Insoweit ist vorliegend aufzuklären, ob in der früheren Wohnung der Klägerin B 00, 00000 O, zum Zeitpunkt der Räumung überhaupt noch funktionsfähige Ausstattungsgegenstände vorhanden gewesen sind. Nach dem Vortrag der Klägerin musste der im Haus B 00, 00000 O, vorhandene Hausrat wegen Gesundheitsgefährdung vollständig entsorgt werden. Falls dies der Fall ist, wäre aufzuklären, ob dieser Gesamtverlust auf außergewöhnliche Umstände zurückzuführen ist. Vorliegend spricht vieles dafür, dass die Klägerin den Gesamtverlust ihrer Wohnungsausstattung aufgrund der Folgen ihrer psychischen Erkrankung unverschuldet verursacht hat. Dr. L führt in seinem für das Amtsgericht O im Betreuungsverfahren der Klägerin erstattete Gutachten vom 27.08.2008 u.a. aus, dass die Klägerin an einer paranoiden Schizophrenie, verbunden mit einem teils bizarr anmutenden Wahnsystem, Beeinträchtigungserleben, Wahrnehmungsstörungen, teilweisen inadäquatem Affekt und fehlender Krankheitseinsicht, leidet und diese Erkrankung schon seit längerem bestanden hat. Insoweit ist aufzuklären, ob das Verhalten der Klägerin, wenn es für den Gesamtverlust der Wohnungsausstattung ursächlich gewesen ist, ihr zuzurechnen ist. Falls die Klägerin krankheitsbedingt den Gesamtverlust des Hausrates verursacht hat, könnte dies ein außergewöhnlicher Umstand im Sinne des Gesetzes darstellen.

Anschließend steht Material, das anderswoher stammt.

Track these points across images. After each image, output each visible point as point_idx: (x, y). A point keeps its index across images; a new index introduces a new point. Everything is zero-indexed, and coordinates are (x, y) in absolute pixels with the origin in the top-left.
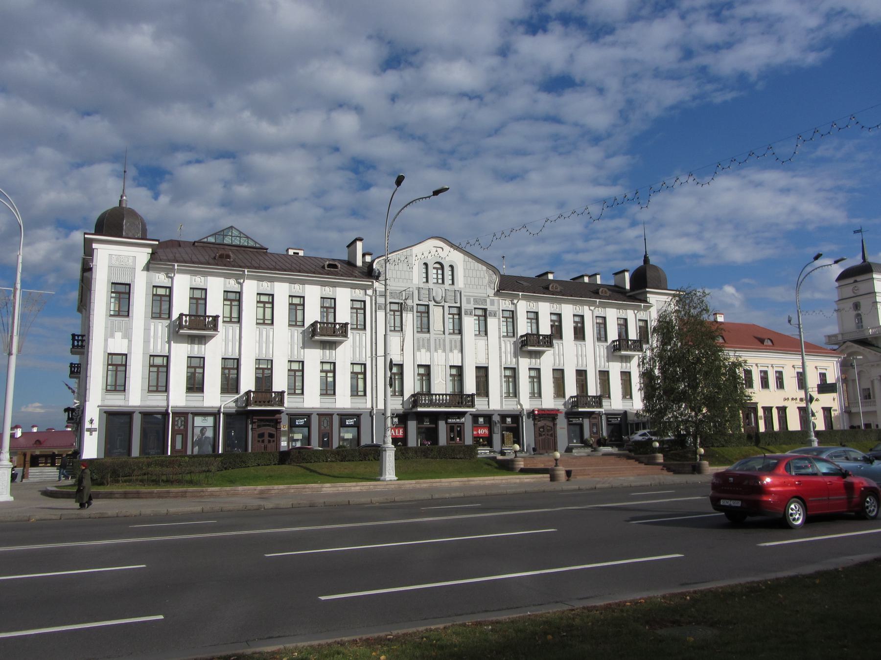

Auch hat Dr. L in seinem Gutachten ausgeführt, die Klägerin habe sich seit mehreren Monaten vor der Einweisung nicht mehr in dem angemieteten Haus B 00, 00000 O, aufgehalten, sondern versucht an wechselnden Orten kurzfristig unterzukommen. Dies spricht für eine längerfristige, kankheitsbedingte Wohnungsaufgabe.

Des weiteren wird im Verfahren zu klären sein, ob die Anspruchsvoraussetzungen des § 7 Abs. 1 Satz 1 SGB II bei der Klägerin im November 2008 gegeben gewesen sind bzw. die Vorschrift des § 44a Satz 3 SGB II i.d.F. bis zum 31.12.2010 zu ihren Gunsten eingegriffen hat (vgl. hierzu BSG Urteil vom 07.11.2006 - B 7b AS 10/06 R = juris Rn 19).

Die Erforderlichkeit dieser weiteren Ermittlungen genügt bereits, um eine hinreichende Erfolgsaussicht zu bejahen.

Die Klägerin ist nach ihren persönlichen und wirtschaftlichen Verhältnissen außerstande, die Kosten der Prozessführung aufzubringen (§ 73a SGG i.V.m. § 115 ZPO), so dass ihr ratenfrei Prozesskostenhilfe für das erstinstanzliche Verfahren zu bewilligen ist.

Die Prozesskostenhilfe ist erst ab dem 29.08.2011 zu bewilligen, da erst zu diesem Zeitpunkt mit der Vorlage einer Erklärung über die wirtschaftlich und persönlichen Verhältnisse der Klägerin nach § 117 ZPO das Prozesskostenhilfegesuch bewilligungsreif gewesen ist (vgl. hierzu LSG NRW Beschluss vom 08.01.2008 - L 19 B 11/08 AL).

Die Kosten des Beschwerdeverfahrensverfahrens werden nicht erstattet (§ 73a SGG i.V.m. § 127 Abs. 4 ZPO).

Der Beschluss ist unanfechtbar, § 177 SGG.